The Bureaucratic State, Fear, and the Kafkaesque


By Jason Michael


Ken Loach’s 2016 film I, Daniel Blake is perhaps the most accessible cinematic introduction to the ideas of the bureaucratic state, power and fear, and the Kafkaesque in recent memory. Daniel Blake, the story’s title character, finds himself locked into a labyrinthine officious system which, without exerting itself much, is calibrated to mystify and frustrate its victims and in doing so to harness their own energies in order to break them down. This is the exercise of pure state-bureaucratic power, obfuscated by endless layers of processes and regulations, that is intended to preoccupy and overwhelm to the end that the victim becomes at first disorientated, then anxious, then angry, and then ultimately defeated and dependent.
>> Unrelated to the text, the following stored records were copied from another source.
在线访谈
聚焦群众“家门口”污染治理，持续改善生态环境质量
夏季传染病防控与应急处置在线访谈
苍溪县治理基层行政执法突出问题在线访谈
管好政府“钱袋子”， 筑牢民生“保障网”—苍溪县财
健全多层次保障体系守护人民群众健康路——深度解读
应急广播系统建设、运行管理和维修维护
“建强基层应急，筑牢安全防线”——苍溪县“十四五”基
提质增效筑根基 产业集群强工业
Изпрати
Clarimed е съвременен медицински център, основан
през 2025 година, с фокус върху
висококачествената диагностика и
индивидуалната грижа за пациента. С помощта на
We call this the Kafkaesque after the work of Franz Kafka. In The Trial (1925) Josef K., the main protagonist, finds himself arrested and on trial. K. is never told what crime he has committed, he is denied access to the charges, and – owing to the irregular nature of the court – is forever alienated from the process by which he is to be tried. Behind all of this there is an apparently omnipotent judiciary with tier upon tier of nameless, faceless officials with varying degrees of power. Yet without this vast mechanism seeming to move one way or the other K. feels compelled to involve himself in the game of shadow cat and mouse the system produces in his mind, eventually becoming obsessed with and tormented by his quest to understand the process by joining dots that may or may not exist.

K. becomes, in effect, the agent of his own subjugation; the turnkey in his own psychological prison. He has an Advocate, but even this friend is a cog in the greater machine – using his access to what K. can never hope to access as a means to power – making slaves of his clients by drugging them on their own fetishisation of his power through access to power. In many respects Kafka’s exposition of authority by power induced self-subjugation anticipated Michel Foucault’s idea of bio-power; the nation state’s technology of power that controls large populations by co-opting the individual to become complicit in his or her own domination. This is precisely the mode of power we encounter in the work of Kafka and in the reality faced by social welfare recipients as depicted in Loach’s film.

This is the power of the modern bureaucratic nation state. By the awareness of possible and likely constant surveillance the increasingly atomised individual – whose humanity has been clinically tempered by numbers, records, information gathering, data storage, infantilisation, and clientalisation – becomes the policeman of the self. In this reality the author self-censors and conforms freely for fear of being seen and scrutinised by the now realised Big Brother state and state-dominated society. This is a democracy that behaves itself by conforming to the will of the state – to the will of power – en masse as a result of accepting as true the “promises of later success” and with vague hopes of the benefits and vague fears of the powers of the masters.